Document layout detection data:
Content starts

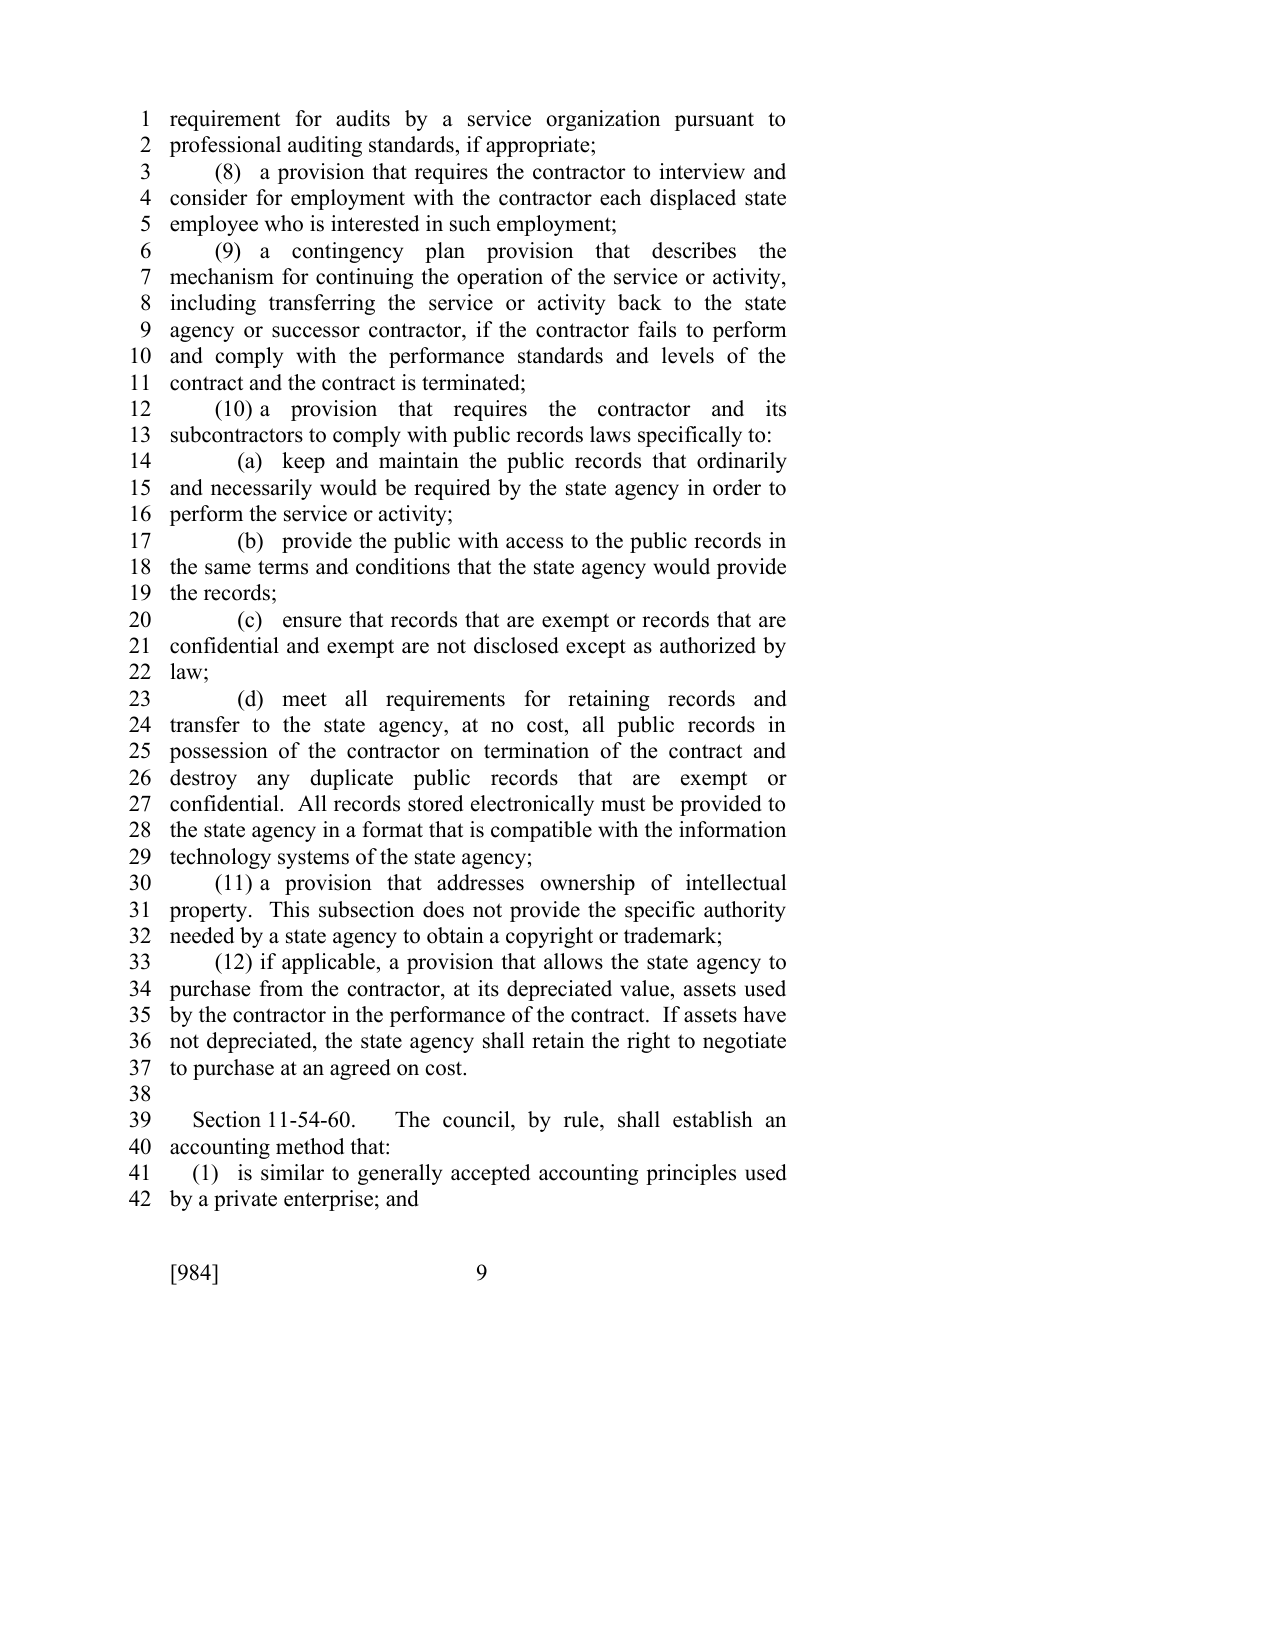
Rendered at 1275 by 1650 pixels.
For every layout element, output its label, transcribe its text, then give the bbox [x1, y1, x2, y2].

text (9) a contingency plan provision that describes the mechanism for continuing the operation of the service or activity, including transferring the service or activity back to the state agency or successor contractor, if the contractor fails to perform and comply with the performance standards and levels of the contract and the contract is terminated; [169, 237, 787, 395]
text (11) a provision that addresses ownership of intellectual property. This subsection does not provide the specific authority needed by a state agency to obtain a copyright or trademark; [169, 869, 787, 948]
text (8) a provision that requires the contractor to interview and consider for employment with the contractor each displaced state employee who is interested in such employment; [169, 158, 787, 237]
text (1) is similar to generally accepted accounting principles used by a private enterprise; and [169, 1159, 787, 1212]
text Section 11-54-60. The council, by rule, shall establish an accounting method that: [169, 1106, 787, 1159]
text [169, 105, 787, 158]
text (d) meet all requirements for retaining records and transfer to the state agency, at no cost, all public records in possession of the contractor on termination of the contract and destroy any duplicate public records that are exempt or confidential. All records stored electronically must be provided to the state agency in a format that is compatible with the information technology systems of the state agency; [169, 685, 787, 869]
text (c) ensure that records that are exempt or records that are confidential and exempt are not disclosed except as authorized by law; [169, 606, 787, 685]
text (a) keep and maintain the public records that ordinarily and necessarily would be required by the state agency in order to perform the service or activity; [169, 448, 787, 527]
text (10) a provision that requires the contractor and its subcontractors to comply with public records laws specifically to: [169, 395, 787, 448]
text (b) provide the public with access to the public records in the same terms and conditions that the state agency would provide the records; [169, 527, 787, 606]
text (12) if applicable, a provision that allows the state agency to purchase from the contractor, at its depreciated value, assets used by the contractor in the performance of the contract. If assets have not depreciated, the state agency shall retain the right to negotiate to purchase at an agreed on cost. [169, 948, 787, 1080]
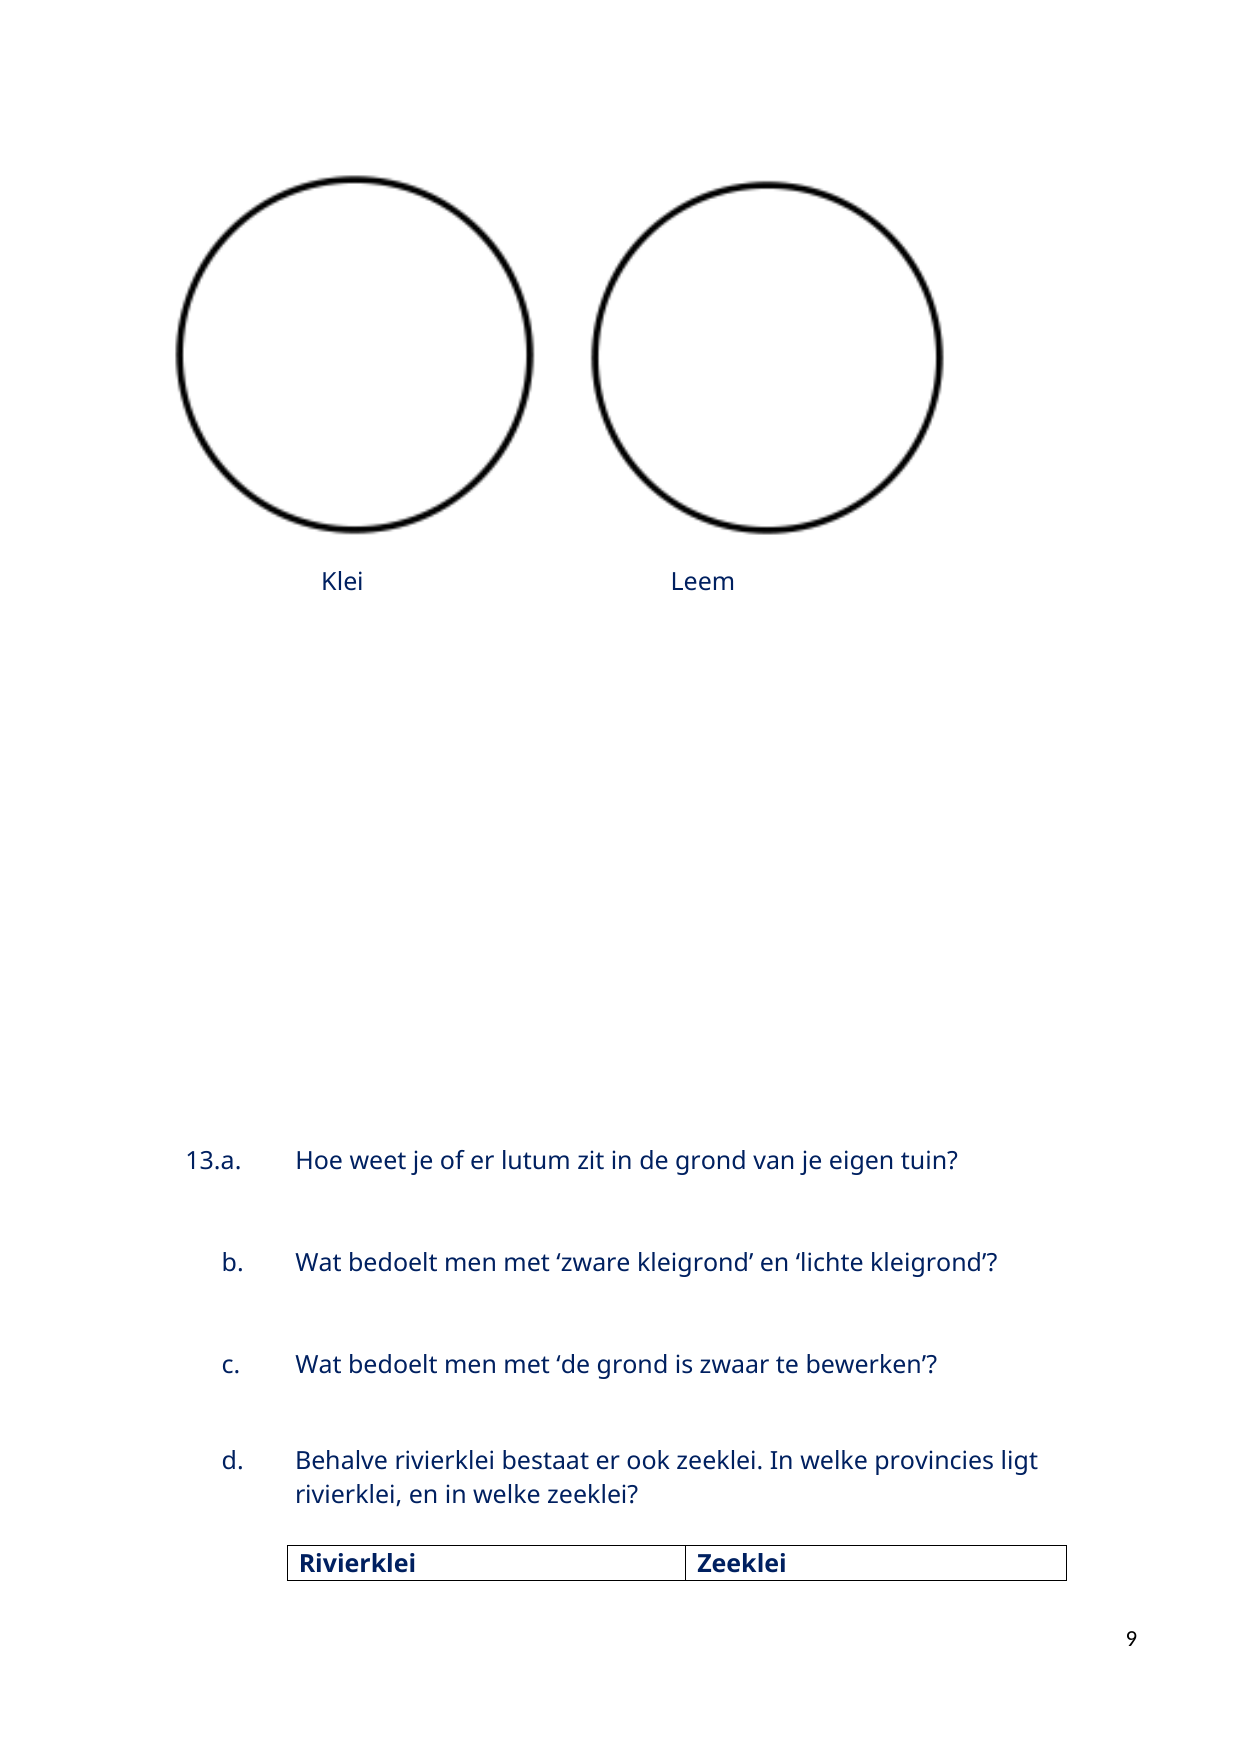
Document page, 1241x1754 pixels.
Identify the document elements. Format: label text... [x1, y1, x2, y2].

Content ends

● **BRIEF**
Scan the entries for lines holding the string "pixels", then copy every one of them.

● **EXERCISE RESPONSE**
Rendered at 1275 by 1650 pixels.
Document page, 1241x1754 pixels.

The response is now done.